The status quo is not sustainable. We’ve heard that often enough. So what? Some “brainstorming”, “outofthebox” thinking may be in order to meet a dramatically different future, than what we have enjoyed in the past. What do you think of these ideas? And I welcome yours (before I wave my magic wand)
1. All efforts, appropriate, to eliminate illegal immigrants from our jobs, our schools, emergency rooms, courts and jails. Secure the Southern border.
2. Women who have chosen to be Mothers and have a working spouse, go home. Your absence from the workplace and your presence at home with your children will be the greatest contribution to your community that you can make.
3. Social Security benefits paid only to those actually in need of it to prevent poverty. (This was its original intent anyway) Also, eliminate the cap on FICA taxes. Everybody pays on all income earned.
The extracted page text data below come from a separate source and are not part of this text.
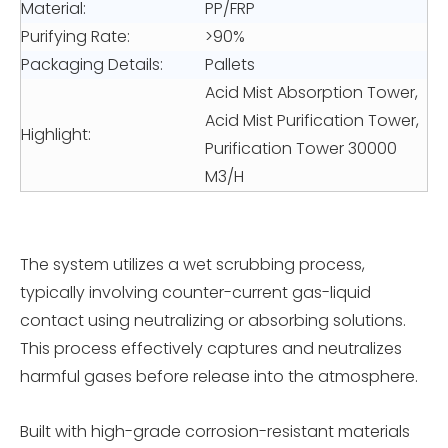
Material:
PP/FRP
Purifying Rate:
>90%
Packaging Details:
Pallets
Acid Mist Absorption Tower,
Acid Mist Purification Tower,
Highlight:
Purification Tower 30000
M3/H
The system utilizes a wet scrubbing process,
typically involving counter-current gas-liquid
contact using neutralizing or absorbing solutions.
This process effectively captures and neutralizes
harmful gases before release into the atmosphere.
Built with high-grade corrosion-resistant materials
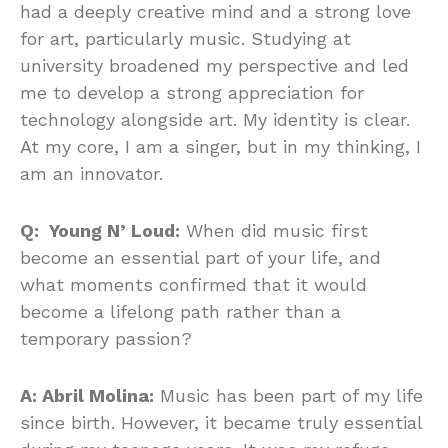
had a deeply creative mind and a strong love
for art, particularly music. Studying at
university broadened my perspective and led
me to develop a strong appreciation for
technology alongside art. My identity is clear.
At my core, I am a singer, but in my thinking, I
am an innovator.
Q: Young N’ Loud:
When did music first
become an essential part of your life, and
what moments confirmed that it would
become a lifelong path rather than a
temporary passion?
A: Abril Molina:
Music has been part of my life
since birth. However, it became truly essential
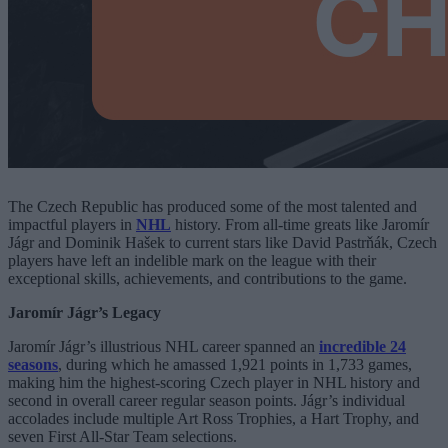
The Czech Republic has produced some of the most talented and
impactful players in
NHL
history. From all-time greats like Jaromír
Jágr and Dominik Hašek to current stars like David Pastrňák, Czech
players have left an indelible mark on the league with their
exceptional skills, achievements, and contributions to the game.
Jaromír Jágr’s Legacy
Jaromír Jágr’s illustrious NHL career spanned an
incredible 24
seasons
, during which he amassed 1,921 points in 1,733 games,
making him the highest-scoring Czech player in NHL history and
second in overall career regular season points. Jágr’s individual
accolades include multiple Art Ross Trophies, a Hart Trophy, and
seven First All-Star Team selections.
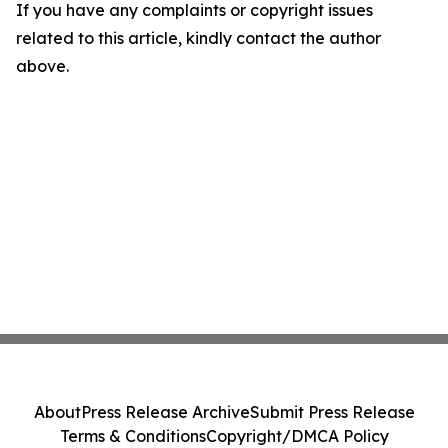
If you have any complaints or copyright issues
related to this article, kindly contact the author
above.
About
Press Release Archive
Submit Press Release
Terms & Conditions
Copyright/DMCA Policy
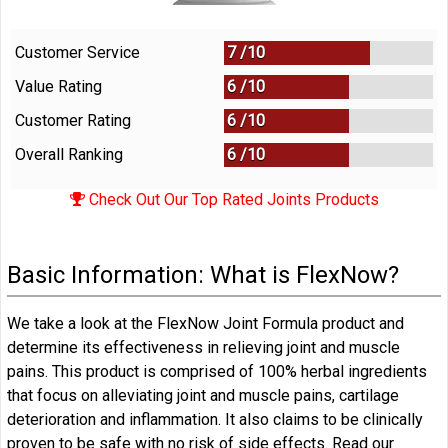
Customer Service
7 /
10
Value Rating
6 /
10
Customer Rating
6 /
10
Overall Ranking
6
/
10
Check Out Our Top Rated Joints Products
Basic Information: What is FlexNow?
We take a look at the FlexNow Joint Formula product and
determine its effectiveness in relieving joint and muscle
pains. This product is comprised of 100% herbal ingredients
that focus on alleviating joint and muscle pains, cartilage
deterioration and inflammation. It also claims to be clinically
proven to be safe with no risk of side effects. Read our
4. Police, firemen, teachers, union members and others on pensions and retirement programs agree to cuts in benefits appropriate to the crisis, until it is passed. Soc. Sec. too.
5. Abolish our present system of taxation. Adopt either a “fair tax” or a flat rate system. This would free up TRILLIONS of dollars presently in offshore taxhavens, which would return to the US. giving our economy the biggest possible shot in the arm.
6. Toss out ALL incumbents in Washington, elect new blood, not career politicians who are bought and paid for by special interests. Both parties have abandoned The People.

The Expert answers:

That would return us to the principles that prevailed before government took over everything. It would never work.